In addition to being handsome, charming and a brilliant politician, Canada’s new Prime Minister Justin Trudeau is also a great human. He suggested in March of this year that he’d like to see Americans pay more attention to the world. And while his comments are directed outwardly more at the collection of humans clinging to this spinning rock we call earth, he’s in good company with his statement. Another brilliant human, Susan Sontag, made the same assertion, but more inwardly directed to writers. She said, “a writer is someone who pays attention to the world — a writer is a professional observer.” I think in saying this she believed, as do I, that this paying attention to something greater than yourself is as important to writers, as it is to being a good human.
I think, since I’ve learned to take my writing more seriously, and have started to do a lot more of it, the telling of stories is my contribution to the world, my price, if you will, of living here and now. I’m not saying that my thoughts or opinions are are any more or any less important that others. I just think that the ability to observe, to take in, to digest, and then to rephrase something helps others to understand. This is a part of human communication that I think is lost in today’s soundbites, and bombastic rhetoric. I don’t want to change people’s opinions, I just want them to pay attention to what is going on around them, and perhaps join the conversation.
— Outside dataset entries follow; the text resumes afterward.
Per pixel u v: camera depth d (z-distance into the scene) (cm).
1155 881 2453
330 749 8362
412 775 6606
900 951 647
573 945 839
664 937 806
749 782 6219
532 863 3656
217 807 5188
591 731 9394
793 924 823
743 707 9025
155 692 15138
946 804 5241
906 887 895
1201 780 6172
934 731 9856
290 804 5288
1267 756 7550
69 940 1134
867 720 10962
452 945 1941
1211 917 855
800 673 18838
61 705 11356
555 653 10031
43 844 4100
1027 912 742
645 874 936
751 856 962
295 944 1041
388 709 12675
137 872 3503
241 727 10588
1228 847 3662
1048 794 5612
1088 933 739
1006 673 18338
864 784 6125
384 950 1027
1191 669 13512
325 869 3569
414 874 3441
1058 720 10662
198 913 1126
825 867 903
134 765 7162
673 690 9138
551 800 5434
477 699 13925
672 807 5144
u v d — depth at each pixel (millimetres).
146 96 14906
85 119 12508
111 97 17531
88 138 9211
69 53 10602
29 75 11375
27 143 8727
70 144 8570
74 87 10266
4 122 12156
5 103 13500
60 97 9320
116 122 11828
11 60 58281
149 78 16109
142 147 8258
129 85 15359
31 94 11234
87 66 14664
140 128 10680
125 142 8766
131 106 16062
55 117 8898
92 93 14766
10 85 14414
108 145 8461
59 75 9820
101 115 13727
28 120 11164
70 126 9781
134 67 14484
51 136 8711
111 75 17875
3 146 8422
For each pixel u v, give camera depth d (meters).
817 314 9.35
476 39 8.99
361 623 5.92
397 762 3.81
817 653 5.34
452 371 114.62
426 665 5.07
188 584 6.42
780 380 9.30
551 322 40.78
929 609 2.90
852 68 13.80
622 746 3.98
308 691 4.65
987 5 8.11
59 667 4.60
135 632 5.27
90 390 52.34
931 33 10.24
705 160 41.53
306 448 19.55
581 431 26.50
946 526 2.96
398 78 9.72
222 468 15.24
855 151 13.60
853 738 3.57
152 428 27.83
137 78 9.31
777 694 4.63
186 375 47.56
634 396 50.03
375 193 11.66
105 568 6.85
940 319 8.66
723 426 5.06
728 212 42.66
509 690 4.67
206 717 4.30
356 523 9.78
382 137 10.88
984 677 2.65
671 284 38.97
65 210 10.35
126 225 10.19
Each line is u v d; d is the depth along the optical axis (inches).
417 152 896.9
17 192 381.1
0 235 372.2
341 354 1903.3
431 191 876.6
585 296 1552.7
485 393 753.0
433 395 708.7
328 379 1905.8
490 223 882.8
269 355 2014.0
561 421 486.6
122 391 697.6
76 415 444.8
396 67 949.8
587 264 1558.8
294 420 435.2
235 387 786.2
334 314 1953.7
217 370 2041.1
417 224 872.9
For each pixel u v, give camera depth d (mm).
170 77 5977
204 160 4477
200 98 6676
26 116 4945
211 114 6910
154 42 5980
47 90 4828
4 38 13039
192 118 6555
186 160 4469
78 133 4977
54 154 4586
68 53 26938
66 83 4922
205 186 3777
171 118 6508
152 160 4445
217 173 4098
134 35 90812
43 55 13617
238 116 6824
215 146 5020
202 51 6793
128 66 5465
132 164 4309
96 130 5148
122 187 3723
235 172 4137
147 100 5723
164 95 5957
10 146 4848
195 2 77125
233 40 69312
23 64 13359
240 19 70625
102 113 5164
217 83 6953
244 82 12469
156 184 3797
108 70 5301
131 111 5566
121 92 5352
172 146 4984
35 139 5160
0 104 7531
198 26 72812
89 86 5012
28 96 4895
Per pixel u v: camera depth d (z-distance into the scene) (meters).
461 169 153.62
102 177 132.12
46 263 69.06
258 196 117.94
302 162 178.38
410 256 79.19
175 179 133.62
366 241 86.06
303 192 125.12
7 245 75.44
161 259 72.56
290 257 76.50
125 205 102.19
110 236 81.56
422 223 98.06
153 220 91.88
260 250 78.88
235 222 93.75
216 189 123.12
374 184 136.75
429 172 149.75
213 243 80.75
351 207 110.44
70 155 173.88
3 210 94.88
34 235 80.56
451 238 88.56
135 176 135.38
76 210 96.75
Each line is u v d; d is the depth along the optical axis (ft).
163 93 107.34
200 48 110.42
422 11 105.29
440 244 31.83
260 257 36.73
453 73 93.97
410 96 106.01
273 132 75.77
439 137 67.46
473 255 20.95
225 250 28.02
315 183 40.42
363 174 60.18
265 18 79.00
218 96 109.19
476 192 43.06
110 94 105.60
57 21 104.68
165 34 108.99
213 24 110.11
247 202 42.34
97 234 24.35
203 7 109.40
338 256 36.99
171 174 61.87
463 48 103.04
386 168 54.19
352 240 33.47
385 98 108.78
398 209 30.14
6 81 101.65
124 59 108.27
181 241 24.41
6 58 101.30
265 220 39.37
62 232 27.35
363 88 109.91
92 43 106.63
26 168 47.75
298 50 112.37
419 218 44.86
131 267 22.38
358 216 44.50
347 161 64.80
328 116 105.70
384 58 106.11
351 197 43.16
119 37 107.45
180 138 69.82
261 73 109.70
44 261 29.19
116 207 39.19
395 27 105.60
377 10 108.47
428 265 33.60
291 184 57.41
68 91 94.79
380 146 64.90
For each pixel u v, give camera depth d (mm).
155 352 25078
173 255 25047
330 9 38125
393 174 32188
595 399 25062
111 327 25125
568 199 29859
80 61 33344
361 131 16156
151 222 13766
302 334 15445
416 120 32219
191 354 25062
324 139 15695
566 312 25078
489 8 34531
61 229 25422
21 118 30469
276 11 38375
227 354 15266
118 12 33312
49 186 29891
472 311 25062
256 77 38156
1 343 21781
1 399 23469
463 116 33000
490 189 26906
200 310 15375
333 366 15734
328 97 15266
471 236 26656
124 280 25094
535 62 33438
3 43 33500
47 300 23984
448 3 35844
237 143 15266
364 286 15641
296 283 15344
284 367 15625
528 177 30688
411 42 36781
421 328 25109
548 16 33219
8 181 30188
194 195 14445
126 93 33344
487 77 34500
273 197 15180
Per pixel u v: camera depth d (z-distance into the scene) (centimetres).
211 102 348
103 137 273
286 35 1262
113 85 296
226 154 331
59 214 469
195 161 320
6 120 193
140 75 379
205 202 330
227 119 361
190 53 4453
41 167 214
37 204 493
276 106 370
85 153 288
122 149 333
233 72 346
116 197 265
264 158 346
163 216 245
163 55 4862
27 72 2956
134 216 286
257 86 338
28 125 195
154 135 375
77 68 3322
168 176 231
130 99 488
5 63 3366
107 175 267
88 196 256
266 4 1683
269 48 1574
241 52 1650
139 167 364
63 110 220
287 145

In the article that inspired this post there is a link to Susan Sontag’s book of essays on storytelling “At The Same Time” where she talks about telling a story well helps information become wisdom, saying, “Obviously, I think of the writer of novels and stories and plays as a moral agent… This doesn’t entail moralizing in any direct or crude sense. Serious fiction writers think about moral problems practically. They tell stories. They narrate. They evoke our common humanity in narratives with which we can identify, even though the lives may be remote from our own. They stimulate our imagination. The stories they tell enlarge and complicate — and, therefore, improve — our sympathies. They educate our capacity for moral judgment.”
I take this as a call to pay attention, to look deeper into things even the ugly and loud and exaggerations, and once I have the information I need, it is my moral duty to write to turn that information into wisdom, if only for myself.